In the days following emergence in spring, cottonmouths often endure uncomfortable and even dangerous temperatures in order to obtain food and mates. They are more sluggish at this time and more vulnerable to predation than later in the season when temperatures are optimal. Fitch (1956:463) found that copperheads in northeastern Kansas begin their annual cycle of activity in the latter part of April, when the daily maximum temperature is about 22° C. and the minimum is about 4° C., and become dormant in late October or early November, at which time the daily maximum temperature is about 15° and the minimum is about 0°. Indications are that in the northern part of its range the annual activity cycle of the cottonmouth resembles that of the copperhead in northeastern Kansas. Klimstra (1959:2) captured cottonmouths from April to October in southern Illinois. Barbour (1956:36) collected large numbers of them in early April in Kentucky and stated that they migrate from swamps to wooded hillsides in late August and early September. Spring migrations begin after a few consecutive warm days in March. In northern Oklahoma cottonmouths have been found along the Verdigris River as early as March, suggesting that a few winter in crayfish holes and mammal burrows. The majority of individuals found in this area were at denning sites along cliffs above the river and emerged later than those near the river (Dundee and Burger, 1948:1-2). In Virginia cottonmouths have been seen as early as March 5 (Martin and Wood, 1955:237) and as late as December 4. They have been observed in migration from the swamps of the barrier beach to the mainland in late October and early November in southeastern Virginia (Wood, 1954a:159). According to Neill (1947:204), the cottonmouth tolerates lower temperatures than do most snakes in Georgia and is one of the last to go into hibernation. Allen and Swindell (1948:4) stated that cottonmouths usually bask during the mornings of the cooler months in Florida, but they mentioned nothing of denning such as occurs farther north. Although winter aggregations occur in the northern parts of the range, I have never seen such aggregations in the South. However, in one instance related to me by a reliable observer, seven cottonmouths were found together on a creek bank near the Gulf Coast in early spring.

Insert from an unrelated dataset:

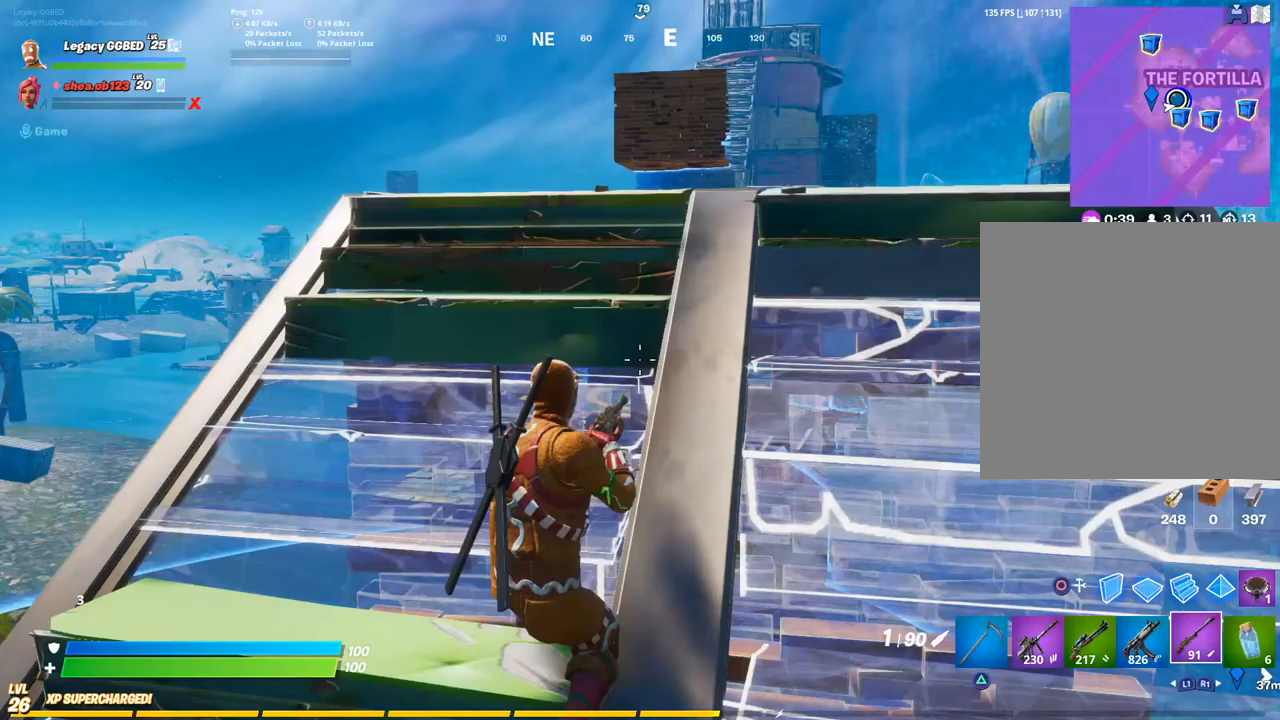
{"buttons": [], "left_stick": "down", "right_stick": "center", "events": [[483, "left_stick", "down"]]}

During late summer and early autumn, fat is deposited in lobes in the lower abdomen in preparation for the period of winter quiescence. Gravid females usually do not feed so frequently or so much as other snakes, because they tend to become inactive as the ova develop. Whether or not females feed heavily after parturition and previous to denning is not known. Peaks of activity in autumn may be caused by final attempts to feed before denning and by the appearance of large numbers of newborn young. The young usually have from one to two months in which to feed before the advent of cold weather. According to Barbour's (_op. cit._:38) findings, the young probably feed before hibernation because they grow substantially in winter. For those that do not feed, the rate of survival is perhaps much lower.

In preparation for winter, cottonmouths migrate inland, usually to dry forested hillsides where they den, commonly among rocks at the tops of bluffs, along with several other species of snakes. In such aggregations there is no hostility and each individual may derive benefit from contact with others by which favorable conditions of temperature and humidity are maintained.